**What the task requires:**
As you restate the entries, keep every word intact and leave out whatever images they hold.

── Provided entries ──

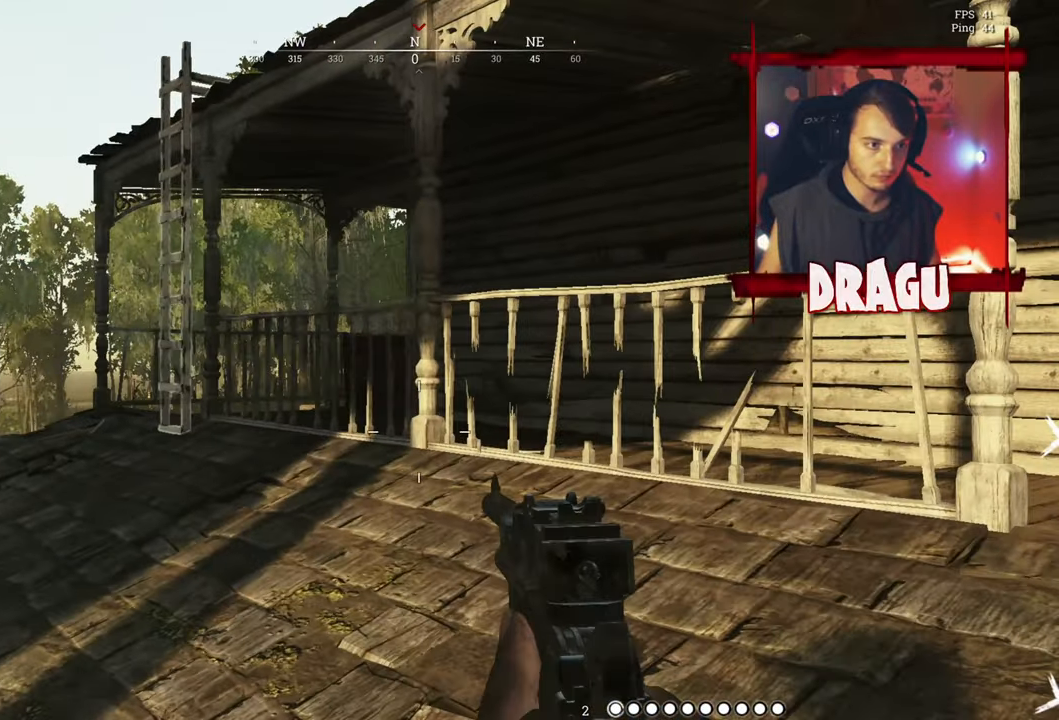
Gameplay with keyboard and mouse; each line is a JSON object with the keys and mouse buttons held at the frame after it. "events" lists presses ("down") and releases ("up") of "1", "2", "3", "4", "5", "a", "c", "ctrl", "d", "e", "f", "q", "r", "s", "shift", "space", "tab", "v", "w", "x", "y", "mouse_left", "mouse_wheel", "mouse_right", "mouse_mb4" and "mouse_mb5" between this image and that frame as [ms after this image, input, new state], when the widget could be followed in between. "mouse_left", "mouse_wheel", "mouse_right", "mouse_mb4", "mouse_mb5" = the "left", "wheel", "right", "mb4", "mb5" buttons of the "mouse" list. No other keys are recorded. "wheel" means that the mouse wheel is clicked or scrolled. Mouse movement is not recorded.
{"keys": ["a", "w"], "mouse": [], "events": []}
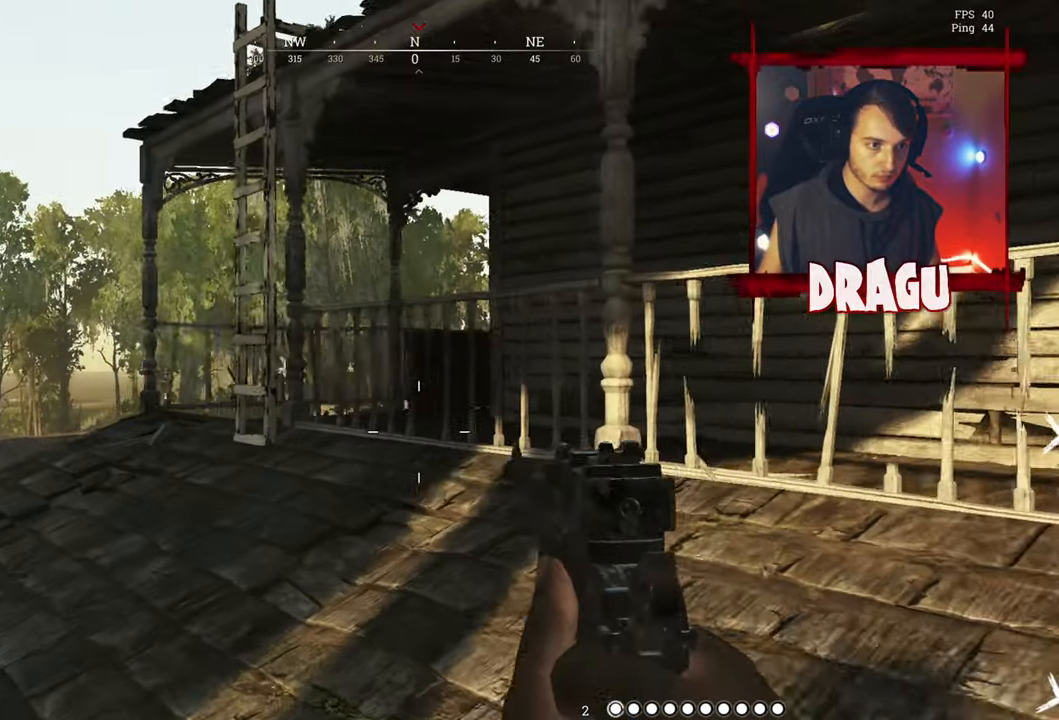
{"keys": ["a"], "mouse": [], "events": [[367, "w", "up"]]}
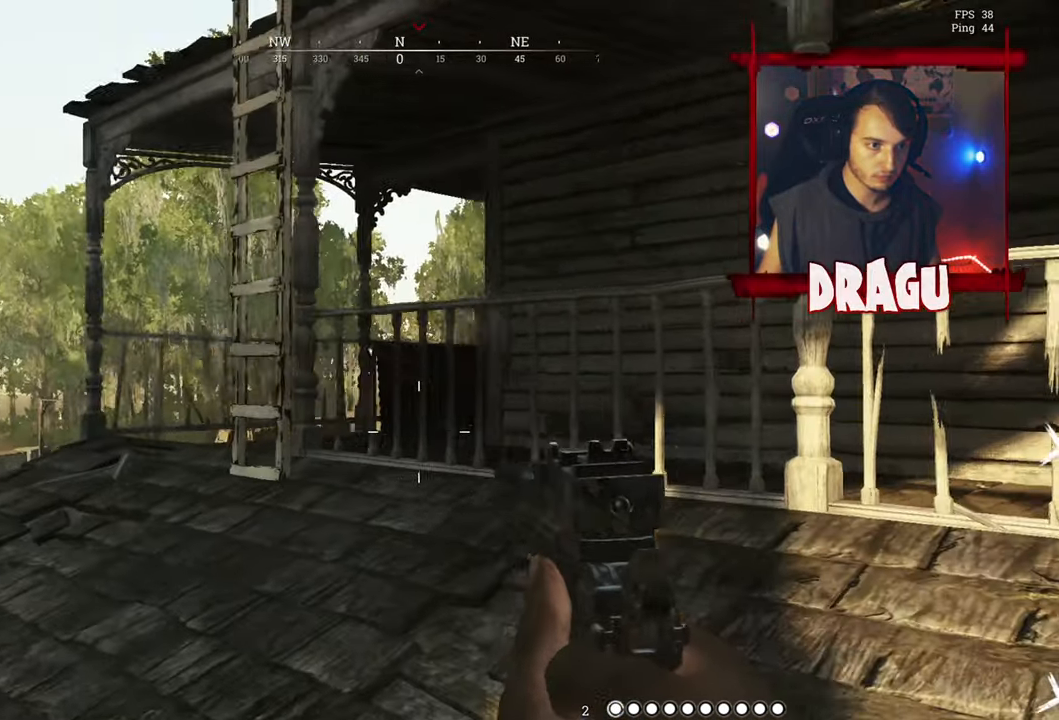
{"keys": ["a", "w"], "mouse": [], "events": [[200, "w", "down"]]}
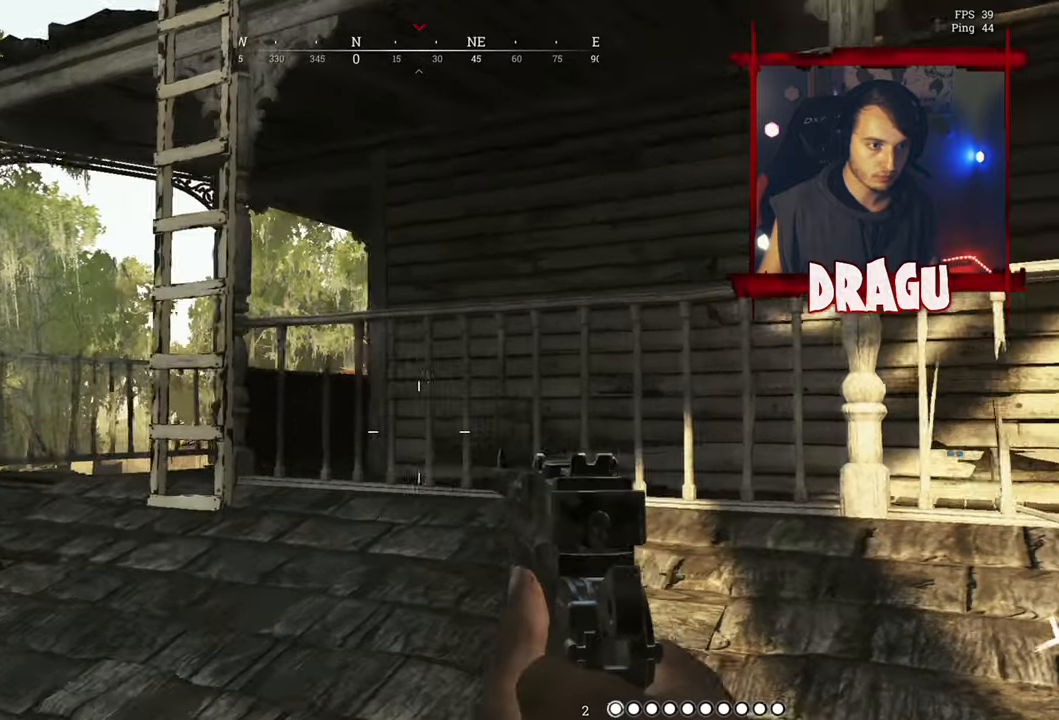
{"keys": ["a", "w"], "mouse": [], "events": []}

───

**Task answer:**
Gameplay with keyboard and mouse; each line is a JSON object with the keys and mouse buttons held at the frame after it. "events" lists presses ("down") and releases ("up") of "1", "2", "3", "4", "5", "a", "c", "ctrl", "d", "e", "f", "q", "r", "s", "shift", "space", "tab", "v", "w", "x", "y", "mouse_left", "mouse_wheel", "mouse_right", "mouse_mb4" and "mouse_mb5" between this image and that frame as [ms after this image, input, new state], when the widget could be followed in between. "mouse_left", "mouse_wheel", "mouse_right", "mouse_mb4", "mouse_mb5" = the "left", "wheel", "right", "mb4", "mb5" buttons of the "mouse" list. No other keys are recorded. "wheel" means that the mouse wheel is clicked or scrolled. Mouse movement is not recorded.
{"keys": ["a", "w"], "mouse": [], "events": []}
{"keys": ["a"], "mouse": [], "events": [[367, "w", "up"]]}
{"keys": ["a", "w"], "mouse": [], "events": [[200, "w", "down"]]}
{"keys": ["a", "w"], "mouse": [], "events": []}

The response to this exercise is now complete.